As well as tensions with Israel, Hamas is concerned about the declaration of an unknown Islamic group claiming responsibility for the infiltration operation that killed an Israeli soldier at the beginning of last week. The group seems to belong to the same school as Al-Qaeda, since it "dedicated" the operation to Osama bin Laden, the leader of Al-Qaeda who was killed by the US one year ago. Hamas views the claim of responsibility of this group as "a distortion of Palestinian resistance and gives Israel reason to attack Gaza and put it under siege."
Yehia Moussa, a leading Hamas figure and deputy leader of its parliamentary bloc, said that the claim of responsibility gives the occupation justification to put the Gaza Strip under siege and legitimises attacks on the Strip. "Gaza succeeded in becoming the centre of sympathy and a symbol of oppression, while uncovering the injustice and arrogance of occupation," Moussa told the Weekly. "Therefore these actions help alter this image that the world has, and undermines the Palestinian national cause."
He added that although his group supports any operation that hurts the occupation, and in particular its army, "We must be very careful not to use the Palestinian cause for international agendas that do not serve Palestine and its just cause."
Moussa indicated that Palestinian resistance is a symbol of moderation because it is armed with international sympathy that understands its motivations and goals.

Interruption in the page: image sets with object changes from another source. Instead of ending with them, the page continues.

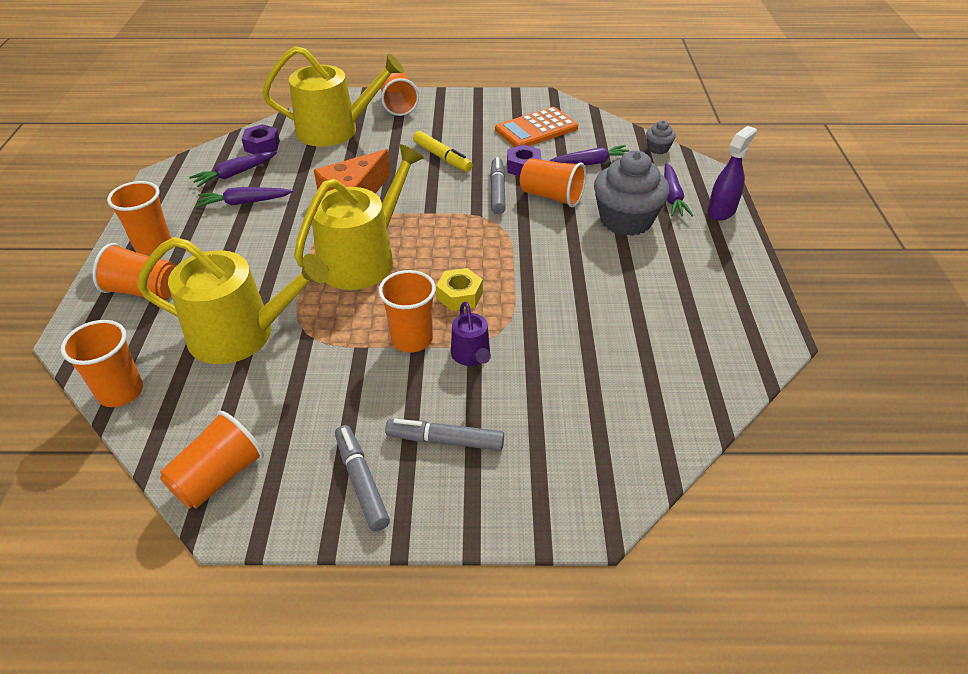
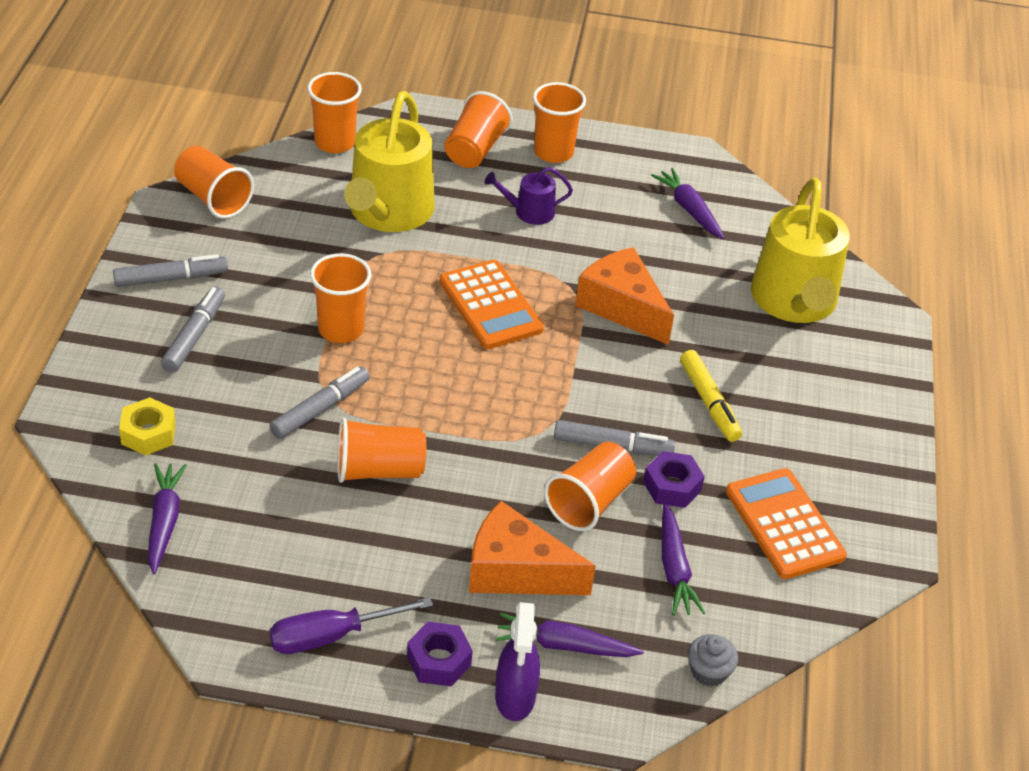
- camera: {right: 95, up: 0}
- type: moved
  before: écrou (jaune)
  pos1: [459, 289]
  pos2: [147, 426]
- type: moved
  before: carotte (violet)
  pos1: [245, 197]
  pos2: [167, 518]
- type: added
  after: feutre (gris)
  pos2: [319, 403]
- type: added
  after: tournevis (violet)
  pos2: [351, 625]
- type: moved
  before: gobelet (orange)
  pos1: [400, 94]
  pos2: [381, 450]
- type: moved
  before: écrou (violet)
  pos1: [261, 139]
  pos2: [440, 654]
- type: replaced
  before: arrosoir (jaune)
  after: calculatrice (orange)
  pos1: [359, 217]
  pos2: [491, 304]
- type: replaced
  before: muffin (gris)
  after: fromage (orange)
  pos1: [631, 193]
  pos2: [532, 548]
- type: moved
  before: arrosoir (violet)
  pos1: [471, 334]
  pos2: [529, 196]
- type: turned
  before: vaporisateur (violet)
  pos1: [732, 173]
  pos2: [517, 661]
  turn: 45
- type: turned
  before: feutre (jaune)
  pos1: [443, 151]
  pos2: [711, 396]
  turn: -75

He also warned that declarations like the one of the Islamic group revive in the minds of many echoes of the 9/11 attacks that benefited Israel.
Meanwhile, Amos Gilad, the director of policy and political-military affairs at Israel's Ministry of Defence, denied that Egypt's Muslim Brotherhood is involved in the two missiles launched against Israel from Sinai.
Gilad told Israeli Radio: "The Muslim Brotherhood, which is seeking to change the face of the Middle East, does not participate in these attacks." He also denied reports in Haaretz newspaper that Sinai Bedouins launched two missiles upon orders of the Brotherhood and in coordination with Hamas in the Gaza Strip.